* SELECTED EXTRACT:
>>>

This framework was originally intended to guide Foundation staff in commissioning and producing decision support syntheses, but it may also be used as a guide to others interested in doing or funding such syntheses.

The framework is designed to be flexible enough to be able to answer different types of questions, each of which may need different research methods, different types of evidence, different audiences, different products and dissemination activities, etc.


  • Decision-maker and researcher involvement
    Creating a decision support synthesis is a team effort where different people participate with varying degrees of intensity, depending on the stage of the process. For example:

    • Decision makers lead in identifying the issue to be addressed, to ensure relevance and impact.
    • Researchers are in charge of conducting the investigation in a way which ensures scientific rigour and should identify the implications for policy and practice from the research. The latter is done with some support from the decision makers to help contextualize the evidence.
    • Decision makers lead in articulating recommendations for policy and management or practice because of their knowledge of the decision-making context. This is done with some guidance from the researchers.

    Note there is not always necessarily a sharp divide between researchers and decision makers. Some people might be considered "hybrids" of researchers and decision makers. Also, some synthesis topics might require the participation of other stakeholders, such as patient representatives or voluntary organizations.

  • Multiple types of evidence
    A synthesis may include different types of evidence which can be clustered around scientific evidence from the clinical and social sciences and other relevant disciplines - including context-free and context-sensitive - and colloquial evidence, such as professional expertise or values. What makes evidence scientific is the manner of study.

    In the Decision Support Synthesis program, the commissioned investigative team collects the scientific evidence (grey and published literature) for scientific review and synthesis. If relevant, the team scientifically collects input from other sources - such as local or international key informants or experts to fill gaps from the literature, identify key contextual factors, such as cost and benefits. With this evidence in hand, the team considers and presents implications for policy and practice from their research. A deliberative process involving both the research team and decision makers is used to determine recommendations for action.

  • Deliberation
    Deliberation is a way of eliciting and combining different inputs to inform a decision. A deliberative process is undertaken at two stages of a Decision Support Synthesis project. First, leading researchers and decision makers with an interest in the topic are brought together to determine the actual research question in response to the health service or policy problem and to frame the scope of the research. Second, a deliberative process involving decision makers and researchers is used following the production of a draft report of the scientific evidence to determine recommendations. This last recommendations phase is where the final combining and ranking of the available evidence occurs.

<<<

* TASKS TO COMPLETE:
1) According to the synthesis framework, why do decision makers take the lead in articulating recommendations for policy and management or practice?
2) Rewrite the part of the synthesis framework that opens with the words containing "In the Decision" and closes with "recommendations for action.", putting "studies" in place of "literature".

Dataset entries

>>>

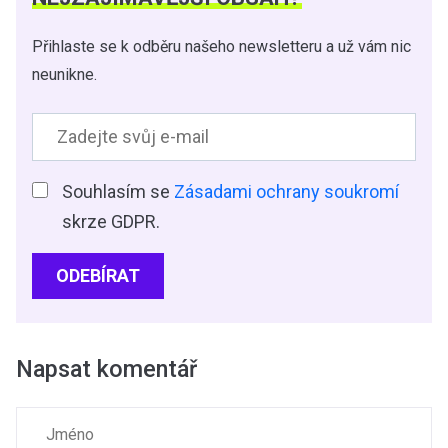
Přihlaste se k odběru našeho newsletteru a už vám nic
neunikne.
Souhlasím se
Zásadami ochrany soukromí
skrze GDPR.
ODEBÍRAT
Napsat komentář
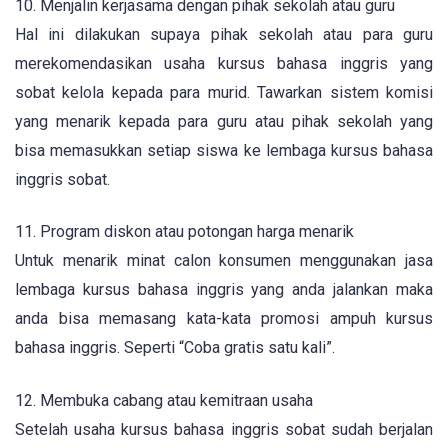
10. Menjalin kerjasama dengan pihak sekolah atau guru
Hal ini dilakukan supaya pihak sekolah atau para guru
merekomendasikan usaha kursus bahasa inggris yang
sobat kelola kepada para murid. Tawarkan sistem komisi
yang menarik kepada para guru atau pihak sekolah yang
bisa memasukkan setiap siswa ke lembaga kursus bahasa
inggris sobat.
11. Program diskon atau potongan harga menarik
Untuk menarik minat calon konsumen menggunakan jasa
lembaga kursus bahasa inggris yang anda jalankan maka
anda bisa memasang kata-kata promosi ampuh kursus
bahasa inggris. Seperti “Coba gratis satu kali”.
12. Membuka cabang atau kemitraan usaha
Setelah usaha kursus bahasa inggris sobat sudah berjalan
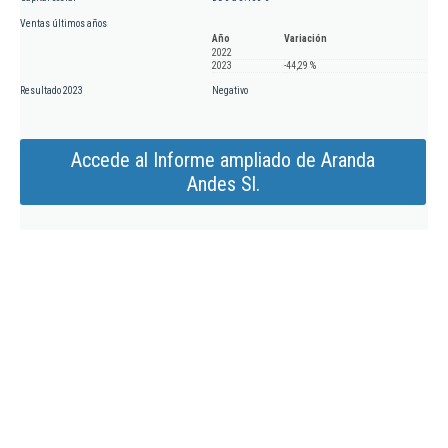
Ventas últimos años
Año
Variación
2022
2023
-44,29 %
Resultado 2023
Negativo
Accede al Informe ampliado de Aranda
Andes Sl.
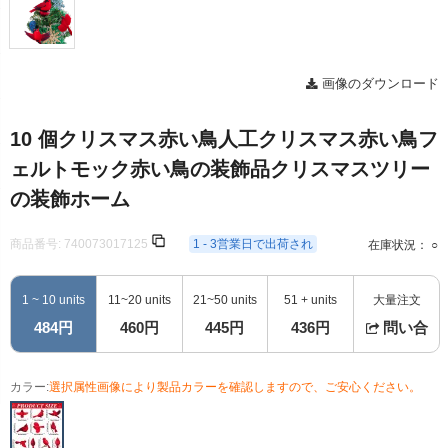
画像のダウンロード
10 個クリスマス赤い鳥人工クリスマス赤い鳥フ
ェルトモック赤い鳥の装飾品クリスマスツリー
の装飾ホーム
商品番号:
740073017125
1 - 3営業日で出荷され
在庫状況： ○
1 ~ 10 units
11~20 units
21~50 units
51 + units
大量注文
484円
460円
445円
436円
問い合
カラー:
選択属性画像により製品カラーを確認しますので、ご安心ください。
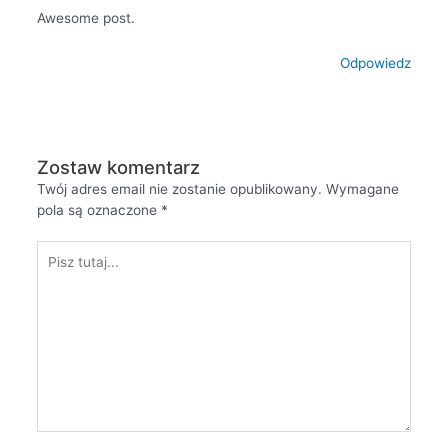
Awesome post.
Odpowiedz
Zostaw komentarz
Twój adres email nie zostanie opublikowany.
Wymagane
pola są oznaczone
*
Pisz
tutaj...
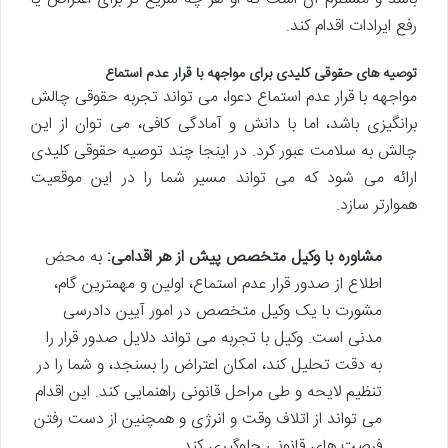
رفع ایرادات اقدام کند.
توصیه های حقوقی کلیدی برای مواجهه با قرار عدم استماع
مواجهه با قرار عدم استماع دعوا، می تواند تجربه حقوقی چالش
برانگیزی باشد، اما با دانش و آمادگی کافی، می توان از این
چالش به سلامت عبور کرد. در اینجا چند توصیه حقوقی کلیدی
ارائه می شود که می تواند مسیر شما را در این موقعیت
هموارتر سازد.
مشاوره با وکیل متخصص پیش از هر اقدامی:
به محض
اطلاع از صدور قرار عدم استماع، اولین و مهمترین گام،
مشورت با یک وکیل متخصص در امور آیین دادرسی
مدنی است. وکیل با تجربه می تواند دلایل صدور قرار را
به دقت تحلیل کند، امکان اعتراض را بسنجد، و شما را در
تنظیم لایحه و طی مراحل قانونی راهنمایی کند. این اقدام
می تواند از اتلاف وقت و انرژی و همچنین از دست رفتن
فرصت های قانونی جلوگیری کند.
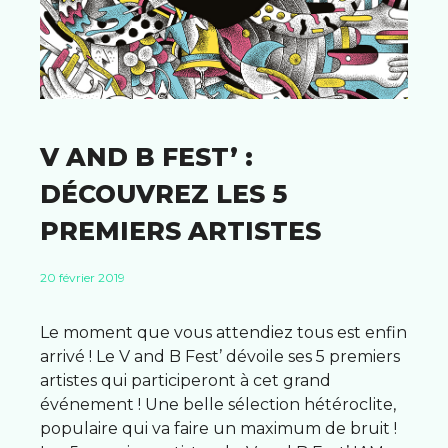
V AND B FEST’ :
DÉCOUVREZ LES 5
PREMIERS ARTISTES
20 février 2019
Le moment que vous attendiez tous est enfin
arrivé ! Le V and B Fest’ dévoile ses 5 premiers
artistes qui participeront à cet grand
événement ! Une belle sélection hétéroclite,
populaire qui va faire un maximum de bruit !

<<<

* SOLUTIONS:
1) Decision makers lead this step because of their knowledge of the decision-making context. They do so with some guidance from the researchers.

2)
In the Decision Support Synthesis program, the commissioned investigative team collects the scientific evidence (grey and published studies) for scientific review and synthesis. If relevant, the team scientifically collects input from other sources - such as local or international key informants or experts to fill gaps from the studies, identify key contextual factors, such as cost and benefits. With this evidence in hand, the team considers and presents implications for policy and practice from their research. A deliberative process involving both the research team and decision makers is used to determine recommendations for action.